Yellow House Inn
Bar Harbor's second-oldest home, 1872. Seven rooms, landscaped grounds, firepit.
Yellow House Inn is Bar Harbor's second-oldest residential structure — built in 1872, currently a seven-room inn — set on a landscaped lot a few blocks back from the harbor. Seven rooms means a real micro-property; the inn is run by a small owner-operated team rather than as a flag, and the size keeps the experience close to a private guesthouse with breakfast.
The architecture is Neo-Victorian, the mood is romantic-country, and the furnishings lean upscale-bohemian rather than period-strict — old portraits, layered textiles, vintage lamps, real flowers. There's a fire pit on the lawn for the evenings and a porch that gets used. It's a smaller-scale alternative to the bigger 18- and 20-key Bar Harbor Victorians, for travelers who'd rather stay in something quieter and closer to private.
The setting
Bar Harbor is the gateway town to Acadia National Park, on Mount Desert Island, three hours northeast of Portland. Yellow House sits a few blocks back from the downtown waterfront — close enough to walk to the harbor, the Shore Path, and the restaurant cluster (under ten minutes), set back enough that the immediate block is residential and quiet at night. Acadia's Park Loop entrance is about ten minutes by car east.

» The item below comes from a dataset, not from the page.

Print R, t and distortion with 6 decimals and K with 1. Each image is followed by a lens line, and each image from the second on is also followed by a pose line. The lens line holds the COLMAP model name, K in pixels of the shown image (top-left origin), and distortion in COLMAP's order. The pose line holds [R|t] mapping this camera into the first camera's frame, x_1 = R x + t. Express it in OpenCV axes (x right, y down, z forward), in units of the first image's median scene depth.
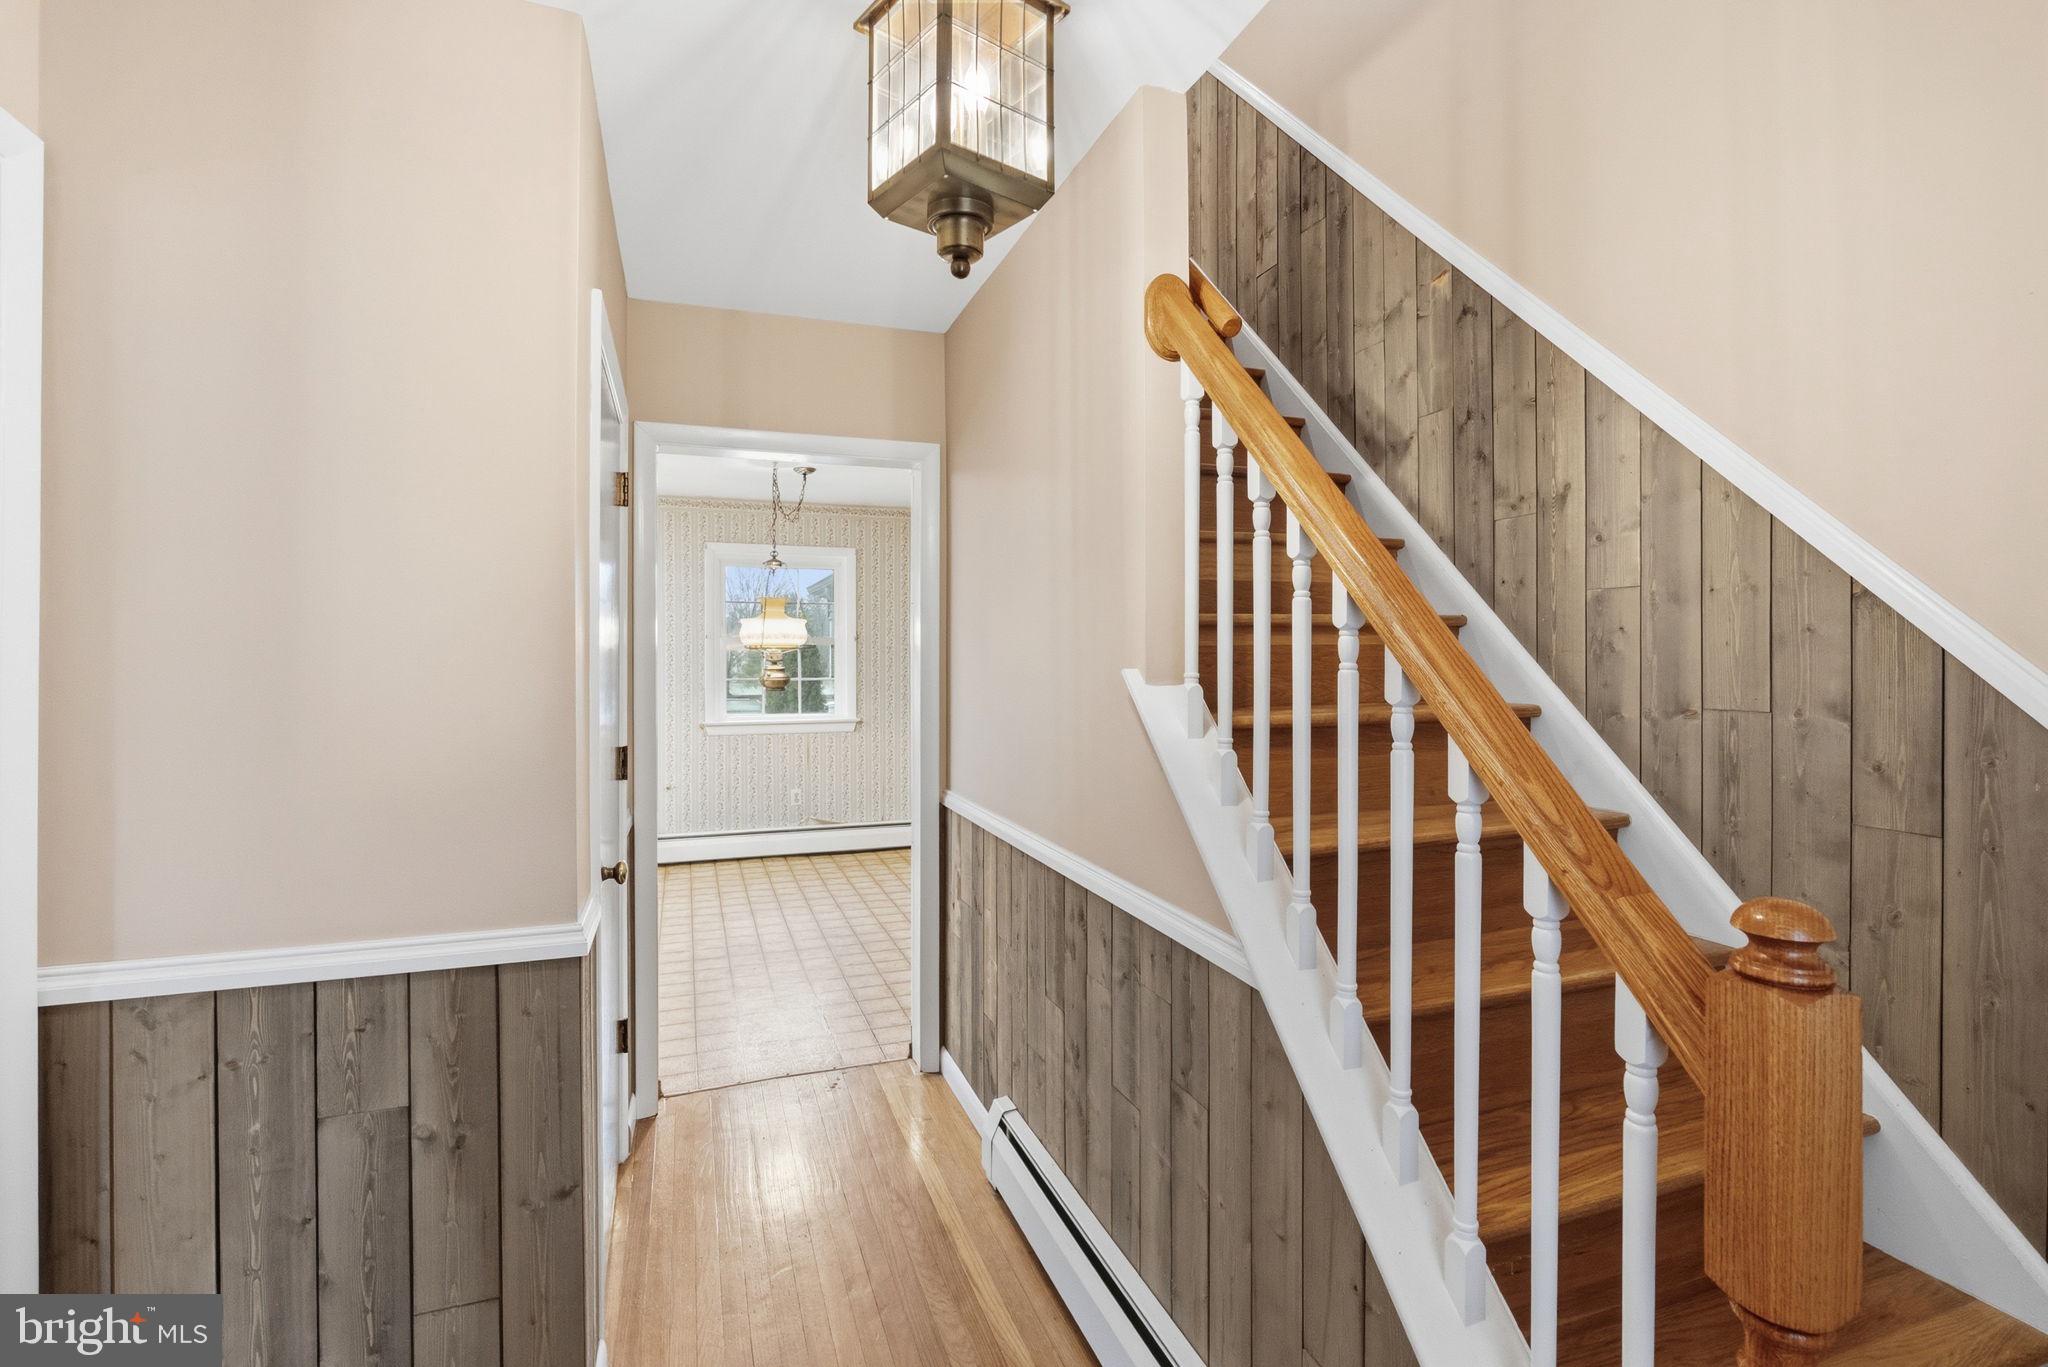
lens RADIAL K [[956.7, 0, 1036.4], [0, 956.7, 661.7], [0, 0, 1]] dist [-0.009359, 0.001384]
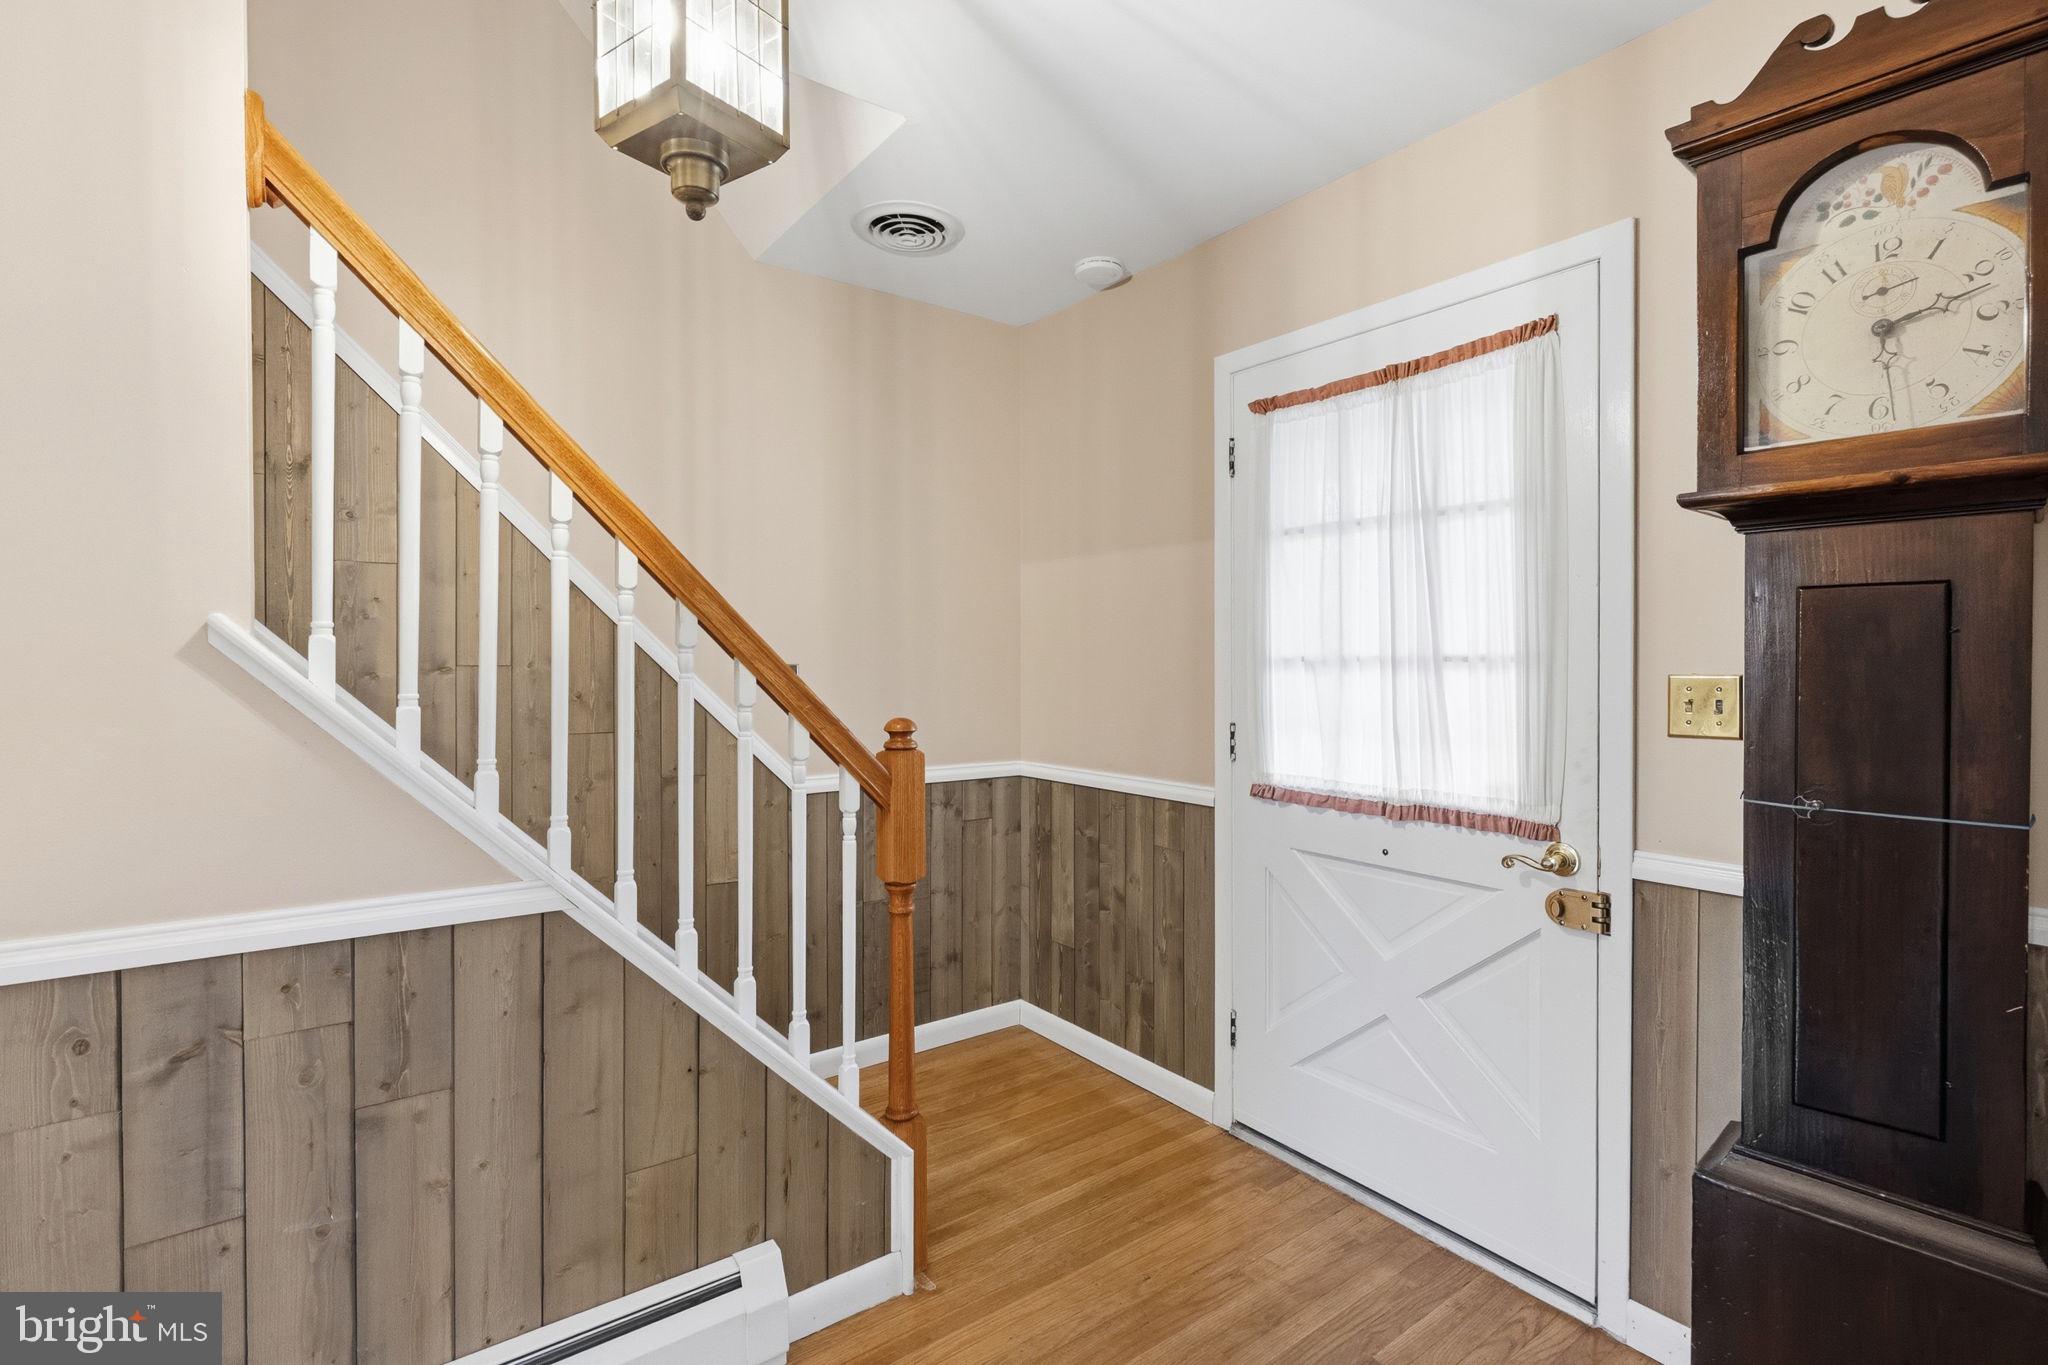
lens RADIAL K [[956.7, 0, 1020.9], [0, 956.7, 672.0], [0, 0, 1]] dist [-0.009359, 0.001384]
pose [[-0.292128, -0.006563, 0.956357, -0.818562], [0.007030, 0.999935, 0.009010, 0.056025], [-0.956353, 0.009356, -0.292063, 0.693084]]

The wider Mount Desert Island geography includes the Schoodic Peninsula across Frenchman Bay (an hour's drive but a different and quieter half of the park), the working town of Southwest Harbor on the island's quieter side, and the year-round community of Bar Harbor itself, which is denser and more lived-in than first-time visitors expect.
The building
A two-story 1872 wood-frame house — Bar Harbor's second-oldest, by the inn's account — in the Neo-Victorian register: clapboard siding, gabled roof, a front porch, original interior detailing kept in the renovation. The aesthetic inside is bohemian-Victorian: framed antique prints, layered rugs, velvet seating, painted walls, fresh flowers. Public spaces are appropriate to the scale — a parlor, a porch, a dining room used for breakfast, a back garden with a fire pit.
The rooms
Seven keys, all in the main house. Each is individually styled — period wallpaper, antique-leaning furniture, a soaking tub or claw-foot in some, decorative fireplaces — with kings or queens, private bathrooms, and good linens. From-rate sits around $295, climbing in peak season (July–August) and during fall foliage. Some rooms are compact (the building is from 1872); the larger upper-floor rooms with the gabled ceilings are the marquee category.
Food & drink
A full hot breakfast is included, served daily in the dining room or on the porch — eggs, baked goods, fruit, real coffee. Afternoon refreshments. There's no full restaurant on site. Bar Harbor's restaurant scene is a five-to-ten-minute walk: Havana, Galyn's, Stewman's, Mache for casual, the West Street Hotel's restaurant, and the lobster shacks on the harbor.
On the property
The lawn and back garden, with a fire pit, are the social spaces.
- Hot breakfast included daily
- Garden with fire pit
- Front porch with rockers
- Walking distance to harbor, Shore Path, restaurants
- Operates seasonally — typically May through October
Who it's for
- Travelers who want the smaller end of the Bar Harbor B&B spectrum.
- Couples on a non-first anniversary doing Acadia.
- People who'd rather be a few blocks off the main strip than on it.
- Repeat Bar Harbor visitors graduating from the bigger commercial hotels.
Who it's not for
- Travelers who want pool, spa, gym, or full hotel services.
- Families with small kids in a seven-room antiques-furnished house.
- Year-round visitors — most of Bar Harbor closes from November through April.
Nearby
The Bar Harbor harbor and Agamont Park are a five-minute walk; the Shore Path picks up at Agamont and runs 0.7 miles past the cliffside cottages of the original Bar Harbor "rusticators." Acadia National Park's Park Loop entrance is 10 minutes by car: Cadillac Mountain, Sand Beach, Thunder Hole, Jordan Pond House for popovers and tea (an Acadia tradition since the 1890s). The Asticou and Thuya gardens at Northeast Harbor are 25 minutes south on the island's quieter side. The Schoodic Peninsula, the quieter half of Acadia, is about an hour by car.